Whatever your opinions on the idea of rehabilitation inside prisons or correctional facilities, it’s safe to say the best outcome for those within these systems are to be released as changed men and women. However, there are few chances for them to prove themselves.
From the beginning of their sentence, those inside the walls of prison will live the rest of their lives labelled as undesirable and dangerous. One’s value as a person is undermined, forced to live dehumanized. It’s a part of how punishing our society has chosen crime to be, but it also diminishes the hopeful ideal of what rehabilitation aims for.
Time and time again, prison builds an environment made to trap inmates into one restricting perspective of themselves as worthless or incapable of feeling the same emotions as those beyond the barbed wire. Squashing hope is normalized.

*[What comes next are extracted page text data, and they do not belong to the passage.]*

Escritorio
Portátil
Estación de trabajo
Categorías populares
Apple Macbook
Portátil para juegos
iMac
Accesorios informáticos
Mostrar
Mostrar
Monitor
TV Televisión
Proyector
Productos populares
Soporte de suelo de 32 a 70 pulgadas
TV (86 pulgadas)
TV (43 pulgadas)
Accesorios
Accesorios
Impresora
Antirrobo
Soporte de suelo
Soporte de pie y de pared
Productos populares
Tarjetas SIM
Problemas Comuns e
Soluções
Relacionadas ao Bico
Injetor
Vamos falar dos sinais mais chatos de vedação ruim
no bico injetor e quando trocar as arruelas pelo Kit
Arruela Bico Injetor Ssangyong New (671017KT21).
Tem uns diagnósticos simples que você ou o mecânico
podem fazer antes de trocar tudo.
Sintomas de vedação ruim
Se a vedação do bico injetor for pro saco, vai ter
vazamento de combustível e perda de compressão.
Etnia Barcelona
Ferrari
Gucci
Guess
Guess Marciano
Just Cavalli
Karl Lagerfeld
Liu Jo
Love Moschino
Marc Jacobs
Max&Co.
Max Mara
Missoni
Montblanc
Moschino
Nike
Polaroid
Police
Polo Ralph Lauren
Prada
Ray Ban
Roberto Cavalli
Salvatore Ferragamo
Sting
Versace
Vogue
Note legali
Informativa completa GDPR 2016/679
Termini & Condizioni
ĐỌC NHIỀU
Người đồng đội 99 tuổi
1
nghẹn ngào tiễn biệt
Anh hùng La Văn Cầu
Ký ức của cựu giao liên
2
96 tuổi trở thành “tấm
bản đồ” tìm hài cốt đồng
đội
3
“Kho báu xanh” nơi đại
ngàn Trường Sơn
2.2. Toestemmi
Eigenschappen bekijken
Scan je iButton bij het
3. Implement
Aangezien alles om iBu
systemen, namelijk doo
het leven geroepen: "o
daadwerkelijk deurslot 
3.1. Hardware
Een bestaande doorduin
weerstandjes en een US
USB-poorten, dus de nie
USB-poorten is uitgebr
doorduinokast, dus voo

“Sing Sing” tells the dramatized story of a group of incarcerated men who participate in Sing Sing Correctional Facility’s theater program, Rehabilitation Through the Arts (RTA). In a delightful treat, the majority of the actors who play these men are comprised of real-world alumni of the program playing themselves.
This allows for an honest kindness to the movie. These actors are returning to places and headspaces which must surely come with traumatic memories of long sentences and bad choices. Yet, the cruelty isn’t the focus, a smart redirection of attention instead toward the value the theater program has on their lives.

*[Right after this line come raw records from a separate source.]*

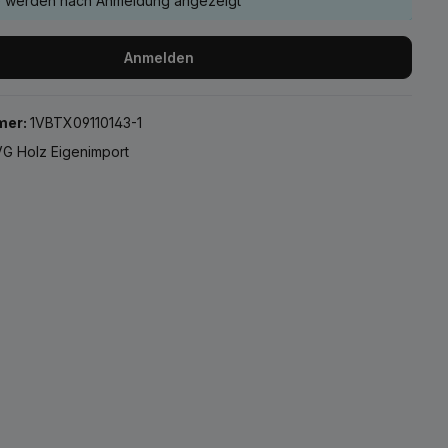
e werden nach Anmeldung angezeigt
Anmelden
mer:
1VBTX09110143-1
G Holz Eigenimport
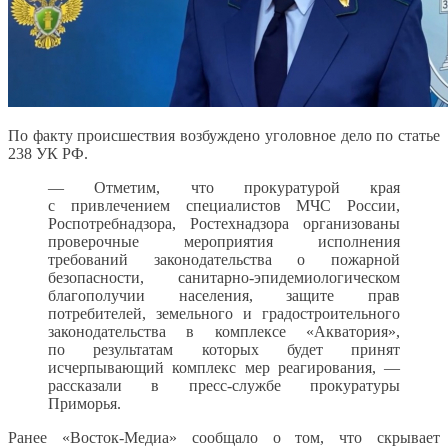
По факту происшествия возбуждено уголовное дело по статье
238 УК РФ.
— Отметим, что прокуратурой края
с привлечением специалистов МЧС России,
Роспотребнадзора, Ростехнадзора организованы
проверочные мероприятия исполнения
требований законодательства о пожарной
безопасности, санитарно-эпидемиологическом
благополучии населения, защите прав
потребителей, земельного и градостроительного
законодательства в комплексе «Акватория»,
по результатам которых будет принят
исчерпывающий комплекс мер реагирования, —
рассказали в пресс-службе прокуратуры
Приморья.
Ранее «Восток-Медиа» сообщало о том, что скрывает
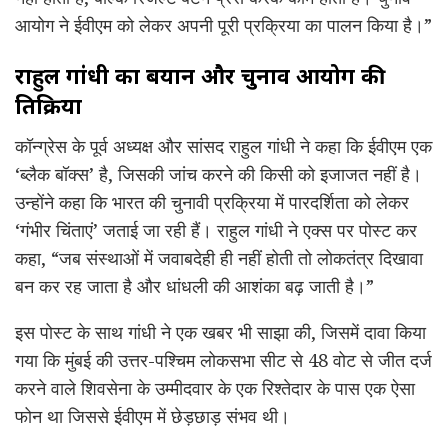
आयोग ने ईवीएम को लेकर अपनी पूरी प्रक्रिया का पालन किया है।”
राहुल गांधी का बयान और चुनाव आयोग की
प्रतिक्रिया
कॉन्ग्रेस के पूर्व अध्यक्ष और सांसद राहुल गांधी ने कहा कि ईवीएम एक
‘ब्लैक बॉक्स’ है, जिसकी जांच करने की किसी को इजाजत नहीं है।
उन्होंने कहा कि भारत की चुनावी प्रक्रिया में पारदर्शिता को लेकर
‘गंभीर चिंताएं’ जताई जा रही हैं। राहुल गांधी ने एक्स पर पोस्ट कर
कहा, “जब संस्थाओं में जवाबदेही ही नहीं होती तो लोकतंत्र दिखावा
बन कर रह जाता है और धांधली की आशंका बढ़ जाती है।”
इस पोस्ट के साथ गांधी ने एक खबर भी साझा की, जिसमें दावा किया
गया कि मुंबई की उत्तर-पश्चिम लोकसभा सीट से 48 वोट से जीत दर्ज
करने वाले शिवसेना के उम्मीदवार के एक रिश्तेदार के पास एक ऐसा
फोन था जिससे ईवीएम में छेड़छाड़ संभव थी।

The cast is incredibly comfortable together, shown time and time again through group exercises where these former murderers and robbers pretend to be walking like zombies, or introduce themselves as their characters or imagine themselves in another world. They’re goofy, sometimes triumphant, but there’s vulnerability in them.
During an exercise where the cast imagines themselves in their “one perfect spot,” and describes the feeling to the group. One of them describes laying on the grassy courtyard of Sing Sing and staring across the Hudson River, where he can see his mother. Another speaks of a picnic with his wife, describing the coffee sodas he shared with her, before mentioning she had passed six months ago. Yet another describes rushing over to the shaved ice truck, buying a cherry snow cone for a quarter, his lips and tongue getting red.

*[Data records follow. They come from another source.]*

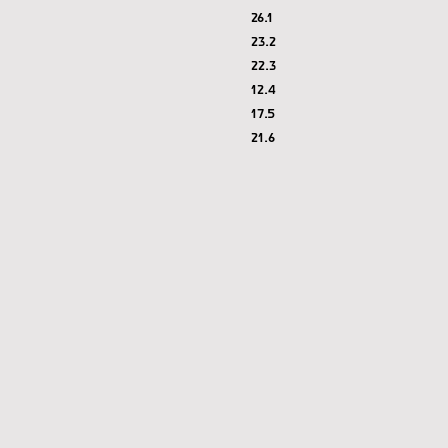
26.1
23.2
22.3
12.4
17.5
21.6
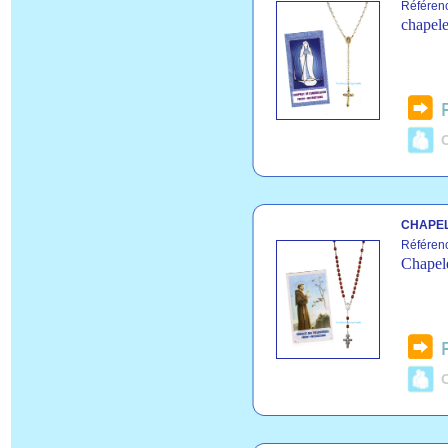
Référen
chapele
C
CHAPEL
Référen
Chapele
C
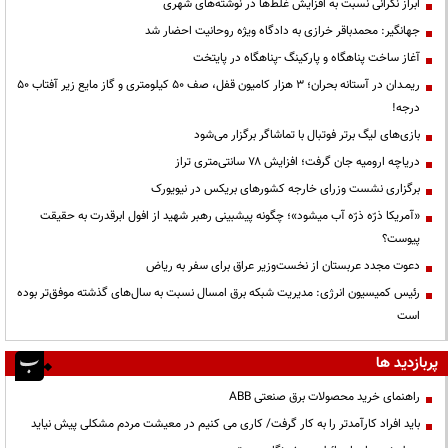
ابراز نگرانی نسبت به افزایش غلط‌ها در نوشته‌های شهری
جهانگیر: محمدباقر خرازی به دادگاه ویژه روحانیت احضار شد
آغاز ساخت پناهگاه و پارکینگ -پناهگاه در پایتخت
ریمـدان در آستانه بحران؛ ۳ هزار کامیون قفل، صف ۵۰ کیلومتری و گاز مایع زیر آفتاب ۵۰
درجه!
بازی‌های لیگ برتر فوتبال با تماشاگر برگزار می‌شود
دریاچه ارومیه جان گرفت؛ افزایش ۷۸ سانتی‌متری تراز
برگزاری نشست وزرای خارجه کشورهای بریکس در نیویورک
«آمریکا ذرّه ذرّه آب میشود»؛ چگونه پیشبینی رهبر شهید از افول ابرقدرت به حقیقت
پیوست؟
دعوت مجدد عربستان از نخست‌وزیر عراق برای سفر به ریاض
رئیس کمیسیون انرژی: مدیریت شبکه برق امسال نسبت به سال‌های گذشته موفق‌تر بوده
است
پربازدید ها
راهنمای خرید محصولات برق صنعتی ABB
باید افراد کارآمدتر را به کار گرفت/ کاری می کنیم در معیشت مردم مشکلی پیش نیاید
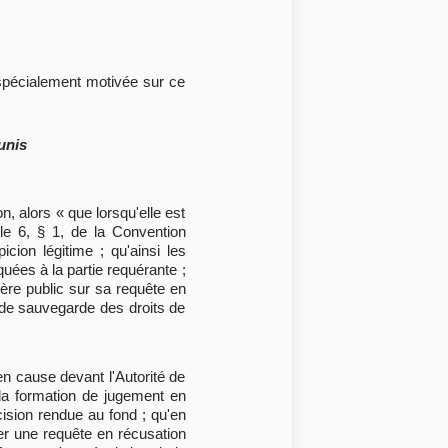
n spécialement motivée sur ce
unis
, alors « que lorsqu'elle est
cle 6, § 1, de la Convention
ion légitime ; qu'ainsi les
uées à la partie requérante ;
ère public sur sa requête en
on de sauvegarde des droits de
en cause devant l'Autorité de
 la formation de jugement en
ision rendue au fond ; qu'en
ser une requête en récusation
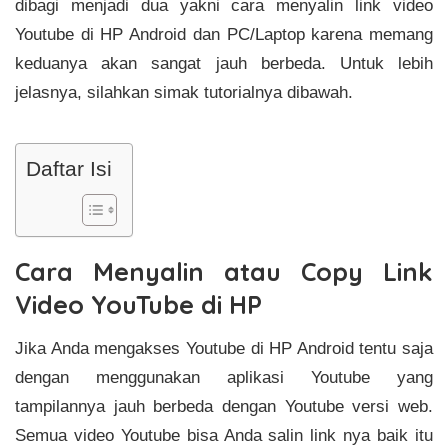
dibagi menjadi dua yakni cara menyalin link video
Youtube di HP Android dan PC/Laptop karena memang
keduanya akan sangat jauh berbeda. Untuk lebih
jelasnya, silahkan simak tutorialnya dibawah.
Daftar Isi
Cara Menyalin atau Copy Link
Video YouTube di HP
Jika Anda mengakses Youtube di HP Android tentu saja
dengan menggunakan aplikasi Youtube yang
tampilannya jauh berbeda dengan Youtube versi web.
Semua video Youtube bisa Anda salin link nya baik itu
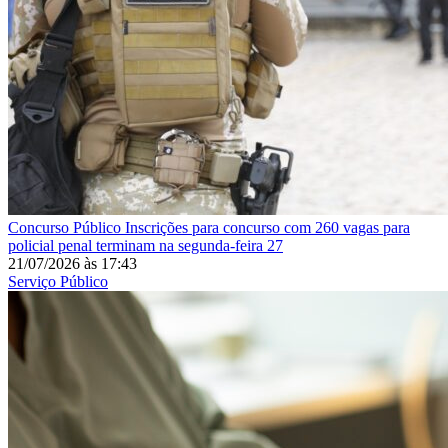
Concurso Público
Inscrições para concurso com 260 vagas para
policial penal terminam na segunda-feira 27
21/07/2026
às
17:43
Serviço Público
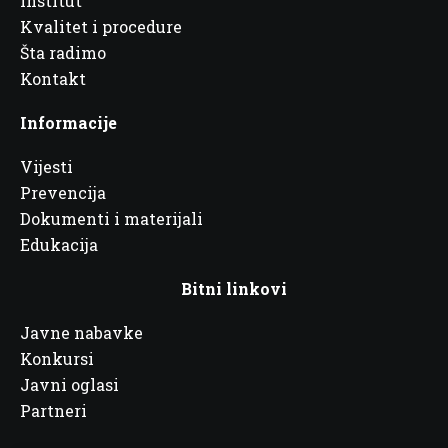
Institut
Kvalitet i procedure
Šta radimo
Kontakt
Informacije
Vijesti
Prevencija
Dokumenti i materijali
Edukacija
Bitni linkovi
Javne nabavke
Konkursi
Javni oglasi
Partneri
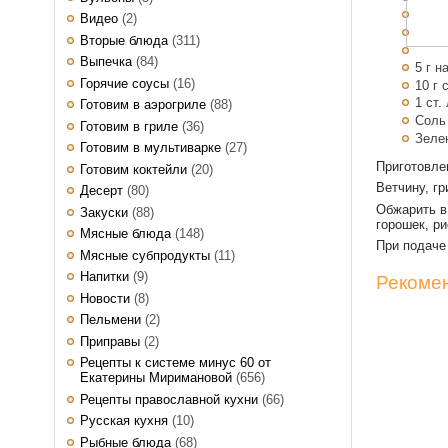
Видео
(2)
Вторые блюда
(311)
Выпечка
(84)
5 г 
Горячие соусы
(16)
10 г 
1 ст.
Готовим в аэрогриле
(88)
Соль
Готовим в гриле
(36)
Зеле
Готовим в мультиварке
(27)
Приготовл
Готовим коктейли
(20)
Ветчину, г
Десерт
(80)
Обжарить в
Закуски
(88)
горошек, ри
Мясные блюда
(148)
При подаче
Мясные субпродукты
(11)
Напитки
(9)
Рекомен
Новости
(8)
Пельмени
(2)
Приправы
(2)
Рецепты к системе минус 60 от
Екатерины Миримановой
(656)
Рецепты православной кухни
(66)
Русская кухня
(10)
Рыбные блюда
(68)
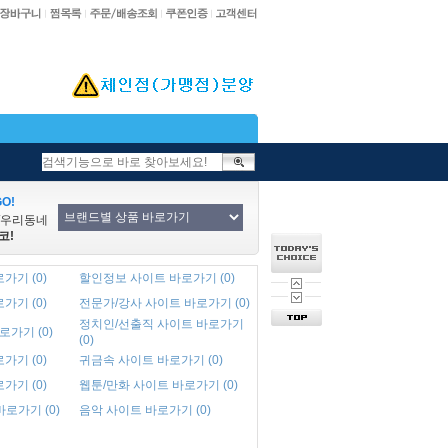
O!
/우리동네
코!
가기 (0)
할인정보 사이트 바로가기 (0)
가기 (0)
전문가/강사 사이트 바로가기 (0)
정치인/선출직 사이트 바로가기
로가기 (0)
(0)
가기 (0)
귀금속 사이트 바로가기 (0)
가기 (0)
웹툰/만화 사이트 바로가기 (0)
바로가기 (0)
음악 사이트 바로가기 (0)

The movie witnesses the production of an original play called “Breaking the Mummy’s Code” through the viewpoints of two prisoners in John “Divine G” Whitfield, played by Colman Domingo, and Clarence “Divine Eye” Maclin, played by himself.
Divine G shows a clear difference in talent and education compared to everyone else, and becomes a leader for the rest of the group. Despite evidence being available to prove his innocence from the crime he’s convicted for, he’s still incarcerated. He tries to maintain his interest in the arts and his love of theater, but it constantly conflicts with a crushing setting like Sing Sing. Domingo pulls through with an astonishing performance which helps highlight the simultaneity of a man full of love for others, but can’t find the same love for himself.
He tries helping newcomer to the program Divine Eye, whose tough yard boss attitude clashes with the rest of the program. Divine G shares his favorite spot with him in Sing Sing, a corridor with a fenced gate. There’s a small hole in this gate, big enough to see the forest, the river and the world beyond the walls. Divine Eye berates Divine G for bringing him to a dark corner, too macho to appreciate the moment, too worried about getting jumped.
Yet, they are able to instill a bond together, helping each other break past the limitations which come with imprisonment. It’s not always easy, and as the day of the show draws near, the program almost falls apart.
Planted visual imagery of yellow envelopes (thin for freedom, thick for another year) allows for unspoken storytelling. Scenes are intercut with glimpses of the land beyond fences and barbed wire, the weight of being chained to the sentence always there. Divine G’s cell, initially well-maintained with stacks of books and pictures on the wall, is one day ransacked in a search, with the guards leaving the cell’s tidy structure completely ruined. It’s crushing.
There’s no physical violence, except a single scene where the cast members rush on stage in front of potential donors, where they have to all pretend to be in one large battle. The actors flail about as if in slowmo, with Divine G winning the performed battle and delivering a gladiator yell, before quickly collapsing his voice into a meek “thank you.” Even while in performance, these actors find themselves in a self-conscious effort to appear nonthreatening.
Yet, in every moment where these prisoners take the stage, they shed their green jackets and turn into real performers. To anyone who has felt the joy of performance, “Sing Sing” captures the magic beautifully. All baggage melts away as these prisoners transcend their chains.
What makes “Sing Sing” work is the sincerity. To have a movie like this which celebrates the energy and the euphoria in performance with a cast comprised of those who truly value it makes “Sing Sing” essential viewing. These men are nervous and twitchy, but they get excited and revel when praised for their performances. They’re human, just like any of us.
For an industry which analyzes tragedy far more than it takes time to enjoy its own artistry, a movie like “Sing Sing” is invaluable in today’s landscape. It clutches its real-world context not as a buoy for authenticity, like so many other movies based on a true story, but instead finds a way to ingrain it into every part of the production itself.